FlingSmash

FlingSmash
FlingSmash Cover
Platforms Wii
Genre Destructive tennis sidescroller
MtAMinutes to Action 5
Keep Playing? I guess
Buy from Amazon

I had a craving for some motion gaming the other day. Skyward Sword’s mixed bag of waggle came and went six months ago, and the surprisingly smart Wii Play Motion ran its course last summer. It was time to try something new.

The list of Wii MotionPlus games on Wikipedia almost drove the craving away. Three years after the Wii remote finally got its necessary upgrade, a mere thirty-odd games support the device. Most have the unmistakeable stink of shovelware.

The only one that caught my eye was FlingSmash, a sidescroller where you smack a spherical character into bricks and junk. High concept, it’s not. But it seems like a good excuse to excitedly wave my arms around like a toddler with a bubble wand and a sugar high.

- FlingSmash has a Breakout, Gradius, and Wii Sports Tennis gameplay combination. Short ping-pong style swings with the Wii Remote will smack the spherical character around the screen like a pinball, breaking blocks and other objects to acquire points. The play field is constantly scrolling to the left, toward the goal. You can lose a life if forced to the right side of the screen for too long, but I don’t know the penalty for death: your character immediately jumps right back into the action.

- There’s little challenge in the early goings. In order to complete a stage, you have to collect three special medallions before reaching the end zone. There are at least four or five in each stage, so missing a few is fine. I never failed to get at least three in a stage on my first try through the hour, and my score rankings at the end of each level were never lower than "A" (I also grabbed a few of the highest "S" rank medals). Given the art style, it isn’t much of a reach to assume FlingSmash was made for those who just want to swing their Wii remotes and watch bright things zoom around and break, without any Game Overs bringing them down. Kids should love it.

- As we’ve come to expect from motion gaming, the controls are mostly accurate but have that disconnected feel, far from the “immersion” that PR teams try so desperately to sell. Flailing in FlingSmash will get you nowhere, literally: the game encourages short, steady swings, even making a point early on that speed has no factor in movement. A representation of your Wii remote position is tucked in the bottom right hand corner of the screen, and it was essentially “one-to-one” to the device in my hands. It takes a few stages to find proficiency in directing each hit, and even then a degree of separation exists between your actions and the character’s movement. Part of that is simply the nature of the game, though, and it balances with the relaxed pace appropriately.

- FlingSmash’s style is nothing to write home about, though I admit I’m enjoying the flutey melodies and upbeat tribal island themes.
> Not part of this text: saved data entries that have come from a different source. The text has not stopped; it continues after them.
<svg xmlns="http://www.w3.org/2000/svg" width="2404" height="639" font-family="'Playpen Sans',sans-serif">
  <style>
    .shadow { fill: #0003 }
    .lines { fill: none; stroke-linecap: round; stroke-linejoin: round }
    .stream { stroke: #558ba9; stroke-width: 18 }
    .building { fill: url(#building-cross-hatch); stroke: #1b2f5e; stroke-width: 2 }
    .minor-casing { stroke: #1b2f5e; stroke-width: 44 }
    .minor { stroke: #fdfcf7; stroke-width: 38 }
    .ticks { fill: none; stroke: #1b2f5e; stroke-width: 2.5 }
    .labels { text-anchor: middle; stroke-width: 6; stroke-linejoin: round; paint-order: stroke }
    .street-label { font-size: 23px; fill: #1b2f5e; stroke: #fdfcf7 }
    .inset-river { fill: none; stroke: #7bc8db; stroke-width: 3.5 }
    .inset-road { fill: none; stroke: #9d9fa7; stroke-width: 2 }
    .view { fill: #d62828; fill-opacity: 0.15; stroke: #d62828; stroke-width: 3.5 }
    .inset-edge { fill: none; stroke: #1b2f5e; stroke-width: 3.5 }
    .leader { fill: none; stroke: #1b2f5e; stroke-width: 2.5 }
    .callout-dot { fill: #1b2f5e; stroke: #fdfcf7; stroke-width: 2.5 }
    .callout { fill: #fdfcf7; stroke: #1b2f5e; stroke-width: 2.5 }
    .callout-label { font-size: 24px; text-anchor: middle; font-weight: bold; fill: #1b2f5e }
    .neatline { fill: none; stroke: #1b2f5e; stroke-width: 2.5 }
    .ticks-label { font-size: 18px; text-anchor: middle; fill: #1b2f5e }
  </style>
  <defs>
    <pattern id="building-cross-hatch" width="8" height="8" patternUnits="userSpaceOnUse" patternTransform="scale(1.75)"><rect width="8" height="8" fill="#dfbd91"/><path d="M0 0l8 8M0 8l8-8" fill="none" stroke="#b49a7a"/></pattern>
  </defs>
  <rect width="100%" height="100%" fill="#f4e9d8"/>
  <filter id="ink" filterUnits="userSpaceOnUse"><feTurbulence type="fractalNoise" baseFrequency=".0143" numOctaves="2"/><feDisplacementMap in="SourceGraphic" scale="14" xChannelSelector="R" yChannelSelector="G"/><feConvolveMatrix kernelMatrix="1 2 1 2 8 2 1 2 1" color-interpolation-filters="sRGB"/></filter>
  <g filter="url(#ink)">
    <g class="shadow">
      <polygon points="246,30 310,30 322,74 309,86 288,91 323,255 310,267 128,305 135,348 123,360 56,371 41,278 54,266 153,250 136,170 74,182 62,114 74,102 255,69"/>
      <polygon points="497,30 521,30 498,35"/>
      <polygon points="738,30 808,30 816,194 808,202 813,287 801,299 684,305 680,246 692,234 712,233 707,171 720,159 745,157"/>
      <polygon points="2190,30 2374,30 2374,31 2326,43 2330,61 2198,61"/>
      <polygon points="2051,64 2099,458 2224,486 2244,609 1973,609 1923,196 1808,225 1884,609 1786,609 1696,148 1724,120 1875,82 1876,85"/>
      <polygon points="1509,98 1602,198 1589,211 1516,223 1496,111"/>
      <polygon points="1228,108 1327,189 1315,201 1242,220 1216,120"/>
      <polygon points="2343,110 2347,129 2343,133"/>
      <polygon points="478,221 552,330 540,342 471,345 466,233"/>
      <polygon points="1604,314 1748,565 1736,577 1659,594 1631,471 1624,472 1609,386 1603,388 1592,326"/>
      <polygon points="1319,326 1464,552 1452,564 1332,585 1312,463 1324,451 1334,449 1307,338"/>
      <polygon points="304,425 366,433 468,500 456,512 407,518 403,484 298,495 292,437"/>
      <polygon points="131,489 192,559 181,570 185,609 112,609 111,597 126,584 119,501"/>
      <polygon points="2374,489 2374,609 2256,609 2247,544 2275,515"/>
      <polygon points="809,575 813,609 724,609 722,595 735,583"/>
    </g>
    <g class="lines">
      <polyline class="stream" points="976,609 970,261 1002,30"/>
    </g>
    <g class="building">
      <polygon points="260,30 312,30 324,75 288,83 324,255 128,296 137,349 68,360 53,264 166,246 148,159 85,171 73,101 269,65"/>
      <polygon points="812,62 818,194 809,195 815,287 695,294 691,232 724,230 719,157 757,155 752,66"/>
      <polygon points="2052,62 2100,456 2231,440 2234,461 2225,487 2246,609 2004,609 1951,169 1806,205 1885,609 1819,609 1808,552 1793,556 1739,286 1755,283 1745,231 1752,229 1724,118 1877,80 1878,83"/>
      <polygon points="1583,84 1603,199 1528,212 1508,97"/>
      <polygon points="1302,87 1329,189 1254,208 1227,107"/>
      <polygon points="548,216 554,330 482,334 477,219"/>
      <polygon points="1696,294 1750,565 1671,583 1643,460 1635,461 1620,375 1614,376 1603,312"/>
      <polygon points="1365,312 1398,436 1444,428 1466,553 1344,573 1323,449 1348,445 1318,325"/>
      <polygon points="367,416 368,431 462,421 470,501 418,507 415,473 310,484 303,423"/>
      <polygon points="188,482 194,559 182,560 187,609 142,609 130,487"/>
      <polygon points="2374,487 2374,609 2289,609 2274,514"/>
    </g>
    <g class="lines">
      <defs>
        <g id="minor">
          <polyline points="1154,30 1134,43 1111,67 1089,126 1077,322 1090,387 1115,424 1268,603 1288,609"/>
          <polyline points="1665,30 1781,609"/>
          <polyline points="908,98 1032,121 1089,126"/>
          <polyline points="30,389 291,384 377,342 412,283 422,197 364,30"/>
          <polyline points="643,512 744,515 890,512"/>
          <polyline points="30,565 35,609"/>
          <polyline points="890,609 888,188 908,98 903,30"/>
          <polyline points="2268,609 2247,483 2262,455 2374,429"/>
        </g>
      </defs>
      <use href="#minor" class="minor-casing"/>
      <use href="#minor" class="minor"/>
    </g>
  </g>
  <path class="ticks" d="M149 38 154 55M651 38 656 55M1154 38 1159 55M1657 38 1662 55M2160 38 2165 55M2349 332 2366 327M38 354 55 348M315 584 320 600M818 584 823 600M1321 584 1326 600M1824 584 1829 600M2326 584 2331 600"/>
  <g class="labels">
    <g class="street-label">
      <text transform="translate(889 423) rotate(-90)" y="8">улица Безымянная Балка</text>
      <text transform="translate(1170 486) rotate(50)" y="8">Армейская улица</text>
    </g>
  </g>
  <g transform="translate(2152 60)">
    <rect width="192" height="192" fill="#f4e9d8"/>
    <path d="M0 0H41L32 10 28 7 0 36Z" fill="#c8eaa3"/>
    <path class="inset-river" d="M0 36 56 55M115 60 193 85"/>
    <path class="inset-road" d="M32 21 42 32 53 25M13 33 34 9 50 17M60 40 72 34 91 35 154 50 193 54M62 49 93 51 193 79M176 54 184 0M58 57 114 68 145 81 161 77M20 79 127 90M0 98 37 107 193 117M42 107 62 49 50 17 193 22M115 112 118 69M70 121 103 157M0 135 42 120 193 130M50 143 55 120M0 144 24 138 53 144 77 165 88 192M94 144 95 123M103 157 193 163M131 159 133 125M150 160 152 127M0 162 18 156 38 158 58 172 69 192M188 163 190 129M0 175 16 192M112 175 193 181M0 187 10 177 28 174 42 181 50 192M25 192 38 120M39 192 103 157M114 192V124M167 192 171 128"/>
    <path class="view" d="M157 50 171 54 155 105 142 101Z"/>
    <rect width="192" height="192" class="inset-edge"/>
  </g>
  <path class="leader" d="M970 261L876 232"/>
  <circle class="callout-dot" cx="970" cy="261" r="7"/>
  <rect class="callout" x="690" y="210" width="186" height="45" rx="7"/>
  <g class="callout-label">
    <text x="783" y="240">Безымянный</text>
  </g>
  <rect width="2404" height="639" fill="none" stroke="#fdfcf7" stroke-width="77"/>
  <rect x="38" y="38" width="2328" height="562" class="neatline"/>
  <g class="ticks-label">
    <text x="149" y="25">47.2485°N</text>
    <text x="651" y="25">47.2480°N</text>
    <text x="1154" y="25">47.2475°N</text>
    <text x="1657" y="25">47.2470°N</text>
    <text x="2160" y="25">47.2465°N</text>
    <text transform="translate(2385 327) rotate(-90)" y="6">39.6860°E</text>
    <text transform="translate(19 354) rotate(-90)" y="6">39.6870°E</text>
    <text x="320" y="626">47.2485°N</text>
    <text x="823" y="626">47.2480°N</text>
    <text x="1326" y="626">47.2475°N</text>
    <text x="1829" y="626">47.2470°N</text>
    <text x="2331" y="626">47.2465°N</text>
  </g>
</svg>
And there’s something about the yellow ball character Zip’s design that puts a smile on my face. I think it’s his big mouth: those clenched teeth struggling to imprison the spastic energy bursting around inside his little body, sending his twiggy limbs into a dancing frenzy. Also, FlingSmash could have easily been rebranded as a Kirby spinoff, given the existing similarities and Kirby’s design flexibility. Nintendo and developer Artoon showed some uncharacteristic IP restraint here, I think.
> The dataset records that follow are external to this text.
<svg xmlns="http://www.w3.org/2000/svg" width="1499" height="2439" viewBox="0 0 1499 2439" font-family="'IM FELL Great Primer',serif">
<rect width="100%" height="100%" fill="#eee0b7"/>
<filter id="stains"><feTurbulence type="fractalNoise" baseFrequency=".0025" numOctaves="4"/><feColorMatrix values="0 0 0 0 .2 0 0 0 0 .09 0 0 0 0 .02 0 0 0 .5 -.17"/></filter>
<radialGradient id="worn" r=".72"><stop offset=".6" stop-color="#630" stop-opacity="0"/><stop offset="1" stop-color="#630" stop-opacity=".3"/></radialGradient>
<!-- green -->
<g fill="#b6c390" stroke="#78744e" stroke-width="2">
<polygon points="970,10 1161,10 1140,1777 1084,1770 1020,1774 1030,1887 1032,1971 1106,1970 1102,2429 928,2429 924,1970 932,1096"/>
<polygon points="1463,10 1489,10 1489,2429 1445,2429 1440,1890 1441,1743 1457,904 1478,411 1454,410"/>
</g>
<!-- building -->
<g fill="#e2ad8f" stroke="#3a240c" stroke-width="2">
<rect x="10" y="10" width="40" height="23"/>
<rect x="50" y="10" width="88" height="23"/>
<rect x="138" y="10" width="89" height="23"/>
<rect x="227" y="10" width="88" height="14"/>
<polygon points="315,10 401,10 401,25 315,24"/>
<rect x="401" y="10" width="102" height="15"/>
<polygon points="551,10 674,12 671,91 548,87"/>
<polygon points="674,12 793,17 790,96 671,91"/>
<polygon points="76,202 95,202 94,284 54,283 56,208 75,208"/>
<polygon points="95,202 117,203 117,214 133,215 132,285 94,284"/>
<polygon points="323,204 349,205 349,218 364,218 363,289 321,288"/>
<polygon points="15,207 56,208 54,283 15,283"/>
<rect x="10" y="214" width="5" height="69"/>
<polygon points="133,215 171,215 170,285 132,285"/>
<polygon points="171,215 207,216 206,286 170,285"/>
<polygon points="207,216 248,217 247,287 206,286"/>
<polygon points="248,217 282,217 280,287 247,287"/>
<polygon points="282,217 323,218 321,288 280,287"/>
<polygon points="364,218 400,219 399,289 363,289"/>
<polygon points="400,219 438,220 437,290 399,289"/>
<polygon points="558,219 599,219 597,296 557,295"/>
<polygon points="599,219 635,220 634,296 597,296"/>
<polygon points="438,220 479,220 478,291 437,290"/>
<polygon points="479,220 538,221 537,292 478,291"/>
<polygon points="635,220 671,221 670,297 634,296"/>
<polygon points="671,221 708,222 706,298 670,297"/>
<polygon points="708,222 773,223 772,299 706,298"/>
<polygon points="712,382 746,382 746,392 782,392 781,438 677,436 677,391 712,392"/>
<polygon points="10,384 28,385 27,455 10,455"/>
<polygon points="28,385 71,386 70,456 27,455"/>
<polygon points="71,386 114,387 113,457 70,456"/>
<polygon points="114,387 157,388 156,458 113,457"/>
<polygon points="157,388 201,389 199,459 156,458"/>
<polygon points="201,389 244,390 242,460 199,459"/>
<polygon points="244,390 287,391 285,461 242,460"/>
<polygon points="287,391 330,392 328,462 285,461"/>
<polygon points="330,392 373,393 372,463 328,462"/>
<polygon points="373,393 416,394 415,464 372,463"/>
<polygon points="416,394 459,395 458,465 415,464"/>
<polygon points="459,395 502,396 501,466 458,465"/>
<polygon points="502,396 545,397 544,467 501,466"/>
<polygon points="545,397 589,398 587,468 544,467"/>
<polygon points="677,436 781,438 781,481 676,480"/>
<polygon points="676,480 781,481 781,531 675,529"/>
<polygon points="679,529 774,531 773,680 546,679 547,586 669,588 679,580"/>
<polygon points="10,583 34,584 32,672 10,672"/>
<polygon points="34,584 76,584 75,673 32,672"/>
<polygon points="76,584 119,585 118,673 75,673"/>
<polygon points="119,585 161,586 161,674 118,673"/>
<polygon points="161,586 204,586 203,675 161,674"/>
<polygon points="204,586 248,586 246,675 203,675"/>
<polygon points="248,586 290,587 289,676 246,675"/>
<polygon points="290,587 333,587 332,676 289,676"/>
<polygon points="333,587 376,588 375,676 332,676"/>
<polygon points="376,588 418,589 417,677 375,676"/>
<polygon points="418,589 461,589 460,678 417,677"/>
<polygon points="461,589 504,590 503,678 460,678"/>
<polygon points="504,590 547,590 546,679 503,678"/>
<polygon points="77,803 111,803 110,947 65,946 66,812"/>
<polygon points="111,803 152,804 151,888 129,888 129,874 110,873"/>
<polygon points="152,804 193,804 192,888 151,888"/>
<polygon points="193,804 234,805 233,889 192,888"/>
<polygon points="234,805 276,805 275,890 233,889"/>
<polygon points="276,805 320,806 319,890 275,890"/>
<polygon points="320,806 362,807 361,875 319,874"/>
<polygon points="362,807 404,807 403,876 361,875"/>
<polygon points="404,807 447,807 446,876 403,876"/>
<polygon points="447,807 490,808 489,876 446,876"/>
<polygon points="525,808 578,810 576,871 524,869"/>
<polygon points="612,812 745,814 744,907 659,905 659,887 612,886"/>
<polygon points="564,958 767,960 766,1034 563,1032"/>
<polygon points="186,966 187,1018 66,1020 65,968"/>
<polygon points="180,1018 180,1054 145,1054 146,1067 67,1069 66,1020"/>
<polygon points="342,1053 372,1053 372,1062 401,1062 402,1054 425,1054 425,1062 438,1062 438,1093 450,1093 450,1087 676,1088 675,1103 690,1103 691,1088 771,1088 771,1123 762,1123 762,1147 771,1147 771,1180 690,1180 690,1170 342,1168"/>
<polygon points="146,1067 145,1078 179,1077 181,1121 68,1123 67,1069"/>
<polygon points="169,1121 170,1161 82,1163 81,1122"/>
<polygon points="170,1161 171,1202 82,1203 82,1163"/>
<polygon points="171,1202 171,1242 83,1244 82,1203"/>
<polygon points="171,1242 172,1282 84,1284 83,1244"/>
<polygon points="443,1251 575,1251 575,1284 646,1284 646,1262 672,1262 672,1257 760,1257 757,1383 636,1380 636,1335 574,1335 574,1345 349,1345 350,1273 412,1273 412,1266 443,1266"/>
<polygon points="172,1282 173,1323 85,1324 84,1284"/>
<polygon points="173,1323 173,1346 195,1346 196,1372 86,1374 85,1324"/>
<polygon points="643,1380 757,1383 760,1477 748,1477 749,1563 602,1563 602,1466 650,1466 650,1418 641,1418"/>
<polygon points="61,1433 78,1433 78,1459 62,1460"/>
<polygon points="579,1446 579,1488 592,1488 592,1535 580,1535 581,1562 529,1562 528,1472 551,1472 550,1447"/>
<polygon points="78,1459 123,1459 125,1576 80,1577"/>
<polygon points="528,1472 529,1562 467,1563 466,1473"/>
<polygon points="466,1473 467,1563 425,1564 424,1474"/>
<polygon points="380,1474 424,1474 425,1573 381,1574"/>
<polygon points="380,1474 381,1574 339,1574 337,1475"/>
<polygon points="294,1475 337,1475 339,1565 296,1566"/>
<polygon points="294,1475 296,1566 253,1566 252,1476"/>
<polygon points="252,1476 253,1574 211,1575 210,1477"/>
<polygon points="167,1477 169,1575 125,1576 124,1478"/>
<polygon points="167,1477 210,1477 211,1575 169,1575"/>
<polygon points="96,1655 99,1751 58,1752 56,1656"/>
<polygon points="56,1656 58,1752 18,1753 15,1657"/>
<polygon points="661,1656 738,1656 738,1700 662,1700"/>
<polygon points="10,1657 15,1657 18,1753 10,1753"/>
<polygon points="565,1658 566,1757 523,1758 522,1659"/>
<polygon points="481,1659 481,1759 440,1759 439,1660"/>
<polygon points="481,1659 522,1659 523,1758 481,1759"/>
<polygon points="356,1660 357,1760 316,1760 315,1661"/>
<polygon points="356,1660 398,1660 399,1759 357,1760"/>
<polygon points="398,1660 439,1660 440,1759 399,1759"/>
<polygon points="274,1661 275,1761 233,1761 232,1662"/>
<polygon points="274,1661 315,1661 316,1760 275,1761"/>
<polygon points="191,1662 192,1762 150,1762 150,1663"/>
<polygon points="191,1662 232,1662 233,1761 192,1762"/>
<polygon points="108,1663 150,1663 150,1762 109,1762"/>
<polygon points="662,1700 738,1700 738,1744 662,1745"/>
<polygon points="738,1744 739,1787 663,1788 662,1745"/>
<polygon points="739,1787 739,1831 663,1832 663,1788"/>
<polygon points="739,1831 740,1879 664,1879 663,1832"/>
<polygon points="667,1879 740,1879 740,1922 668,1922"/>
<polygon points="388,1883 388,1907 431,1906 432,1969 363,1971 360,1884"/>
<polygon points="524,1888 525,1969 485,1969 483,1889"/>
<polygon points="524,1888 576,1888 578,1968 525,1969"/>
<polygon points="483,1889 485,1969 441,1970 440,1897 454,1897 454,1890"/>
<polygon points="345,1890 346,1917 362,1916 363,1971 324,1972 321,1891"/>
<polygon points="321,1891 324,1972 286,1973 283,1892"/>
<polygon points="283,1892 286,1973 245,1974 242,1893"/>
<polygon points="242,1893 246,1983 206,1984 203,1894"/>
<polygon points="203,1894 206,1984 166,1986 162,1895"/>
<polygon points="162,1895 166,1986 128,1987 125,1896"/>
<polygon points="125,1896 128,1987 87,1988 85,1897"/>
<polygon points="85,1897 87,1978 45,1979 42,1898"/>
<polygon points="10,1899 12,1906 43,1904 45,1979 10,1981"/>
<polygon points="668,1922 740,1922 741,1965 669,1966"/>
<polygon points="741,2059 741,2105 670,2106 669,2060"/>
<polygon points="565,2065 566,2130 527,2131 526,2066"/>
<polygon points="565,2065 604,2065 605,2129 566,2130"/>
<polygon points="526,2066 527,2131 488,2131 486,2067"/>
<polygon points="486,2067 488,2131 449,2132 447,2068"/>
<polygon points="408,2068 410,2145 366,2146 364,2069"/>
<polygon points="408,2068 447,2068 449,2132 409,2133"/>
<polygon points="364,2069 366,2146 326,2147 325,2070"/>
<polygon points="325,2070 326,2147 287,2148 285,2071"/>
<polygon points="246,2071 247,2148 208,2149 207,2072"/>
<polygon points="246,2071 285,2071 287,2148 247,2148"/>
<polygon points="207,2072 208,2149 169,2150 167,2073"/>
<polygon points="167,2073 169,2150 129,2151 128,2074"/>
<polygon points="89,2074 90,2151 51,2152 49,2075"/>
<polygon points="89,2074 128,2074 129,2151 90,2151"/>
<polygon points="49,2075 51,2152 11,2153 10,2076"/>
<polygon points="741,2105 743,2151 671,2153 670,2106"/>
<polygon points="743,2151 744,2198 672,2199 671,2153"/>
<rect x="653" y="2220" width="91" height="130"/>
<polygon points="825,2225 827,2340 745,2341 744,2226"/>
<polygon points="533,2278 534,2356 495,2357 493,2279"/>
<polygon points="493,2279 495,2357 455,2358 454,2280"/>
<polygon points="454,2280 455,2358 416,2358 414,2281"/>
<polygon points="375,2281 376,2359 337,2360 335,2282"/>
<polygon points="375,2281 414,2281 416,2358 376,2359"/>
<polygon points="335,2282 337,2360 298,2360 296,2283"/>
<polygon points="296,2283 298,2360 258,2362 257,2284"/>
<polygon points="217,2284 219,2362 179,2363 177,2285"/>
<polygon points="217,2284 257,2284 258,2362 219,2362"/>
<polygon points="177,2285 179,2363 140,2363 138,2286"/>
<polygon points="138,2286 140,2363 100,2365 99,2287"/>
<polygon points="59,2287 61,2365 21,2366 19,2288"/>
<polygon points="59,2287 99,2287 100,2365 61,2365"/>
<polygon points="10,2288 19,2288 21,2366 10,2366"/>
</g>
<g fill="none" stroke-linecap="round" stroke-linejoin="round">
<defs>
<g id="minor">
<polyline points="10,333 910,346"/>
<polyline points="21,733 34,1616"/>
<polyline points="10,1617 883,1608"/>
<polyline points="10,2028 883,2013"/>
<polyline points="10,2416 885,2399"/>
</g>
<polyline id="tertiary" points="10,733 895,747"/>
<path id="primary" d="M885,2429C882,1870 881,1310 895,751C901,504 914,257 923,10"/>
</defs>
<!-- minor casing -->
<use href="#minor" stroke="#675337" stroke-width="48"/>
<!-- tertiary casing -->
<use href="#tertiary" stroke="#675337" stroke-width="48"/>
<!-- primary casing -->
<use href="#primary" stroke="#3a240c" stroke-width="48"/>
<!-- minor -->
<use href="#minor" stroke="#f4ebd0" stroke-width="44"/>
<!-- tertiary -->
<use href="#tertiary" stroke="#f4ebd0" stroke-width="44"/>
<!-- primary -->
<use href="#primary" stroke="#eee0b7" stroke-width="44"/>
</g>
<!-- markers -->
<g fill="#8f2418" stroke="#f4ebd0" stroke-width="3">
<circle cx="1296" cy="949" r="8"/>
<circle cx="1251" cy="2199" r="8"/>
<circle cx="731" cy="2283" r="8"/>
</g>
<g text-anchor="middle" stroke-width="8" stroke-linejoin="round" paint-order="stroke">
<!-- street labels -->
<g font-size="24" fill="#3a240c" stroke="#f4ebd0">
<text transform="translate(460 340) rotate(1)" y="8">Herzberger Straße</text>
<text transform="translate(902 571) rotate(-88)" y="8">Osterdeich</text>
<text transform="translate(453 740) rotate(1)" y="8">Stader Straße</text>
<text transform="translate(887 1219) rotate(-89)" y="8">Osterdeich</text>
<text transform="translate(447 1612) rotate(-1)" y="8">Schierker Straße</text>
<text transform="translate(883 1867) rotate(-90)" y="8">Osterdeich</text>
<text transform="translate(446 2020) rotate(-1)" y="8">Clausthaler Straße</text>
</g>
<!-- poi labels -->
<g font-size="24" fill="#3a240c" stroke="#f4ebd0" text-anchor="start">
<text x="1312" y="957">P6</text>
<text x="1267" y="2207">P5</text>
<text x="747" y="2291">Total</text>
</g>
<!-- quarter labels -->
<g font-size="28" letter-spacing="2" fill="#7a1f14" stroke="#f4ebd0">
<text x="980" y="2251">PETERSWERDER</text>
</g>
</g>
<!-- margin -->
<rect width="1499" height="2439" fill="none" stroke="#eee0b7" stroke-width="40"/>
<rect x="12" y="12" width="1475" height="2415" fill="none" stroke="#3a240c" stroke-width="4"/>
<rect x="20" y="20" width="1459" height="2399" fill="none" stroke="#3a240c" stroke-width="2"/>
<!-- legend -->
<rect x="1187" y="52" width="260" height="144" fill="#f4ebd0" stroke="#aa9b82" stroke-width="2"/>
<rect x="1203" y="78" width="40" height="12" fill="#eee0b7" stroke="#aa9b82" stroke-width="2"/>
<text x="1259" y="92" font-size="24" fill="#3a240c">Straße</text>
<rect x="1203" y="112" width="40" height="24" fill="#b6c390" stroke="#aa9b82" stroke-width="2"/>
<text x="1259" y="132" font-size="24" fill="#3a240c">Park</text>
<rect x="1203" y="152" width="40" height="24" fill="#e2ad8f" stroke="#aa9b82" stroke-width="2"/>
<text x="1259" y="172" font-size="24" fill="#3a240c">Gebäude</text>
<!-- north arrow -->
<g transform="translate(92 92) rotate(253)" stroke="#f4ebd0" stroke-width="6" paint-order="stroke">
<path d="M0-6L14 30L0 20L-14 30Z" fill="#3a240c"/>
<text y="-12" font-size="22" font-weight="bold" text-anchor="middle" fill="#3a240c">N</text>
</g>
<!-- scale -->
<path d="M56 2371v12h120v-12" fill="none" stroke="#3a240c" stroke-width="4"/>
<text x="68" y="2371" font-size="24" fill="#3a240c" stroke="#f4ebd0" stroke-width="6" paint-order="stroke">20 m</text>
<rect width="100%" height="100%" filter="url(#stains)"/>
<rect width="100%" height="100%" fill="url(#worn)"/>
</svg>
- The game also includes a lefty option. By default, the play area scrolls from right to left, a curious distinction in a sidescroller. But it’s just more comfortable to swing forehand-style than backhand-style, and so the game defaults to a leftward scroll for us righties. Lefties can flip the game so that the play field scrolls from left to right.

- Cooperative multiplayer is available for those with two MotionPlus-enabled Wii remotes. It must be pure chaos to have two of those characters flying around everywhere.

Minutes to Action: 5

Would I Keep Playing? I guess so. Things started a bit slowly, with some dull cutscenes and an unnecessary tutorial, but FlingSmash is good fun. That said, it looks like the eight stages and two bosses I played in this hour are just over a quarter of the game length, so there might not be much meat to this one. Given that it’s a basically free pack-in with a Wii Remote Plus, I suppose that would be an appropriate value.

Words from beyond the First Hour: In three hours of total play time, I've finished FlingSmash's story mode and checked out some minigames and extra stages. My feelings after the first hour persisted for the next two: FlingSmash is a fun but forgettable motion-controlled sidescrolling experiment. You could sink five hours or so into it, earning high ranks on all the story and extra stages, but the occasional dissonance between intended swings and on-screen reactions will keep your play sessions short, even if the arm fatigue doesn't. At least it's affordable: as of this post, the game-only SKU is going for basically nothing on Amazon. If you already have a MotionPlus attachment, you can score FlingSmash for four bucks, shipped.